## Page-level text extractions
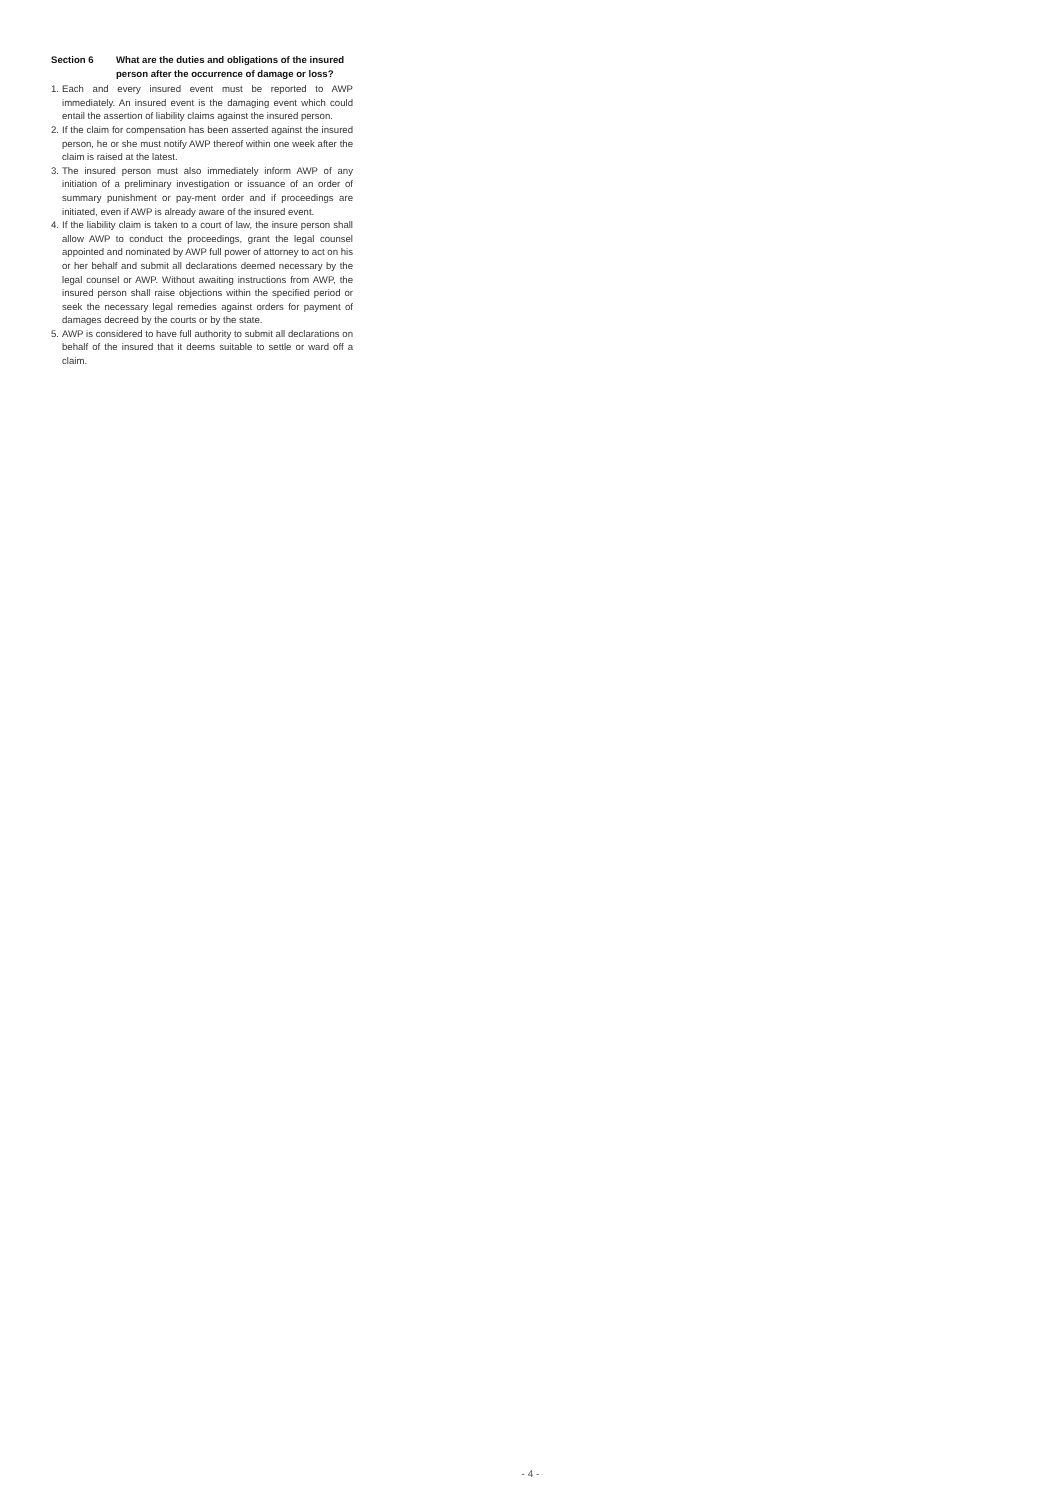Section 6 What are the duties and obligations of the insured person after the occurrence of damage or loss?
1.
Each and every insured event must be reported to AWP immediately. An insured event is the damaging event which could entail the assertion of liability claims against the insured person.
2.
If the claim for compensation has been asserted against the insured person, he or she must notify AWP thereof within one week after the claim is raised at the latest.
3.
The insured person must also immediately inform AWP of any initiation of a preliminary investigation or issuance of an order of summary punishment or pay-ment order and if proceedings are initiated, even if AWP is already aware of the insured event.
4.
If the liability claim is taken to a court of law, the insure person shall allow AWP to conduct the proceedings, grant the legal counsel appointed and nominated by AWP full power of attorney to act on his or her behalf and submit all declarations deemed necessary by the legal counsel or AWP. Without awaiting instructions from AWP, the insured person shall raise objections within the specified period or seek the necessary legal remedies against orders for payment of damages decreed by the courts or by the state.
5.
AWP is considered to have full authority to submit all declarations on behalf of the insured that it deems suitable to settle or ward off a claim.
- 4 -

## REQUIRED ACTION
From first line to last, return the records verbatim without their pictures.

## ANSWER BOX
Section 6 What are the duties and obligations of the insured person after the occurrence of damage or loss?
1.
Each and every insured event must be reported to AWP immediately. An insured event is the damaging event which could entail the assertion of liability claims against the insured person.
2.
If the claim for compensation has been asserted against the insured person, he or she must notify AWP thereof within one week after the claim is raised at the latest.
3.
The insured person must also immediately inform AWP of any initiation of a preliminary investigation or issuance of an order of summary punishment or pay-ment order and if proceedings are initiated, even if AWP is already aware of the insured event.
4.
If the liability claim is taken to a court of law, the insure person shall allow AWP to conduct the proceedings, grant the legal counsel appointed and nominated by AWP full power of attorney to act on his or her behalf and submit all declarations deemed necessary by the legal counsel or AWP. Without awaiting instructions from AWP, the insured person shall raise objections within the specified period or seek the necessary legal remedies against orders for payment of damages decreed by the courts or by the state.
5.
AWP is considered to have full authority to submit all declarations on behalf of the insured that it deems suitable to settle or ward off a claim.
- 4 -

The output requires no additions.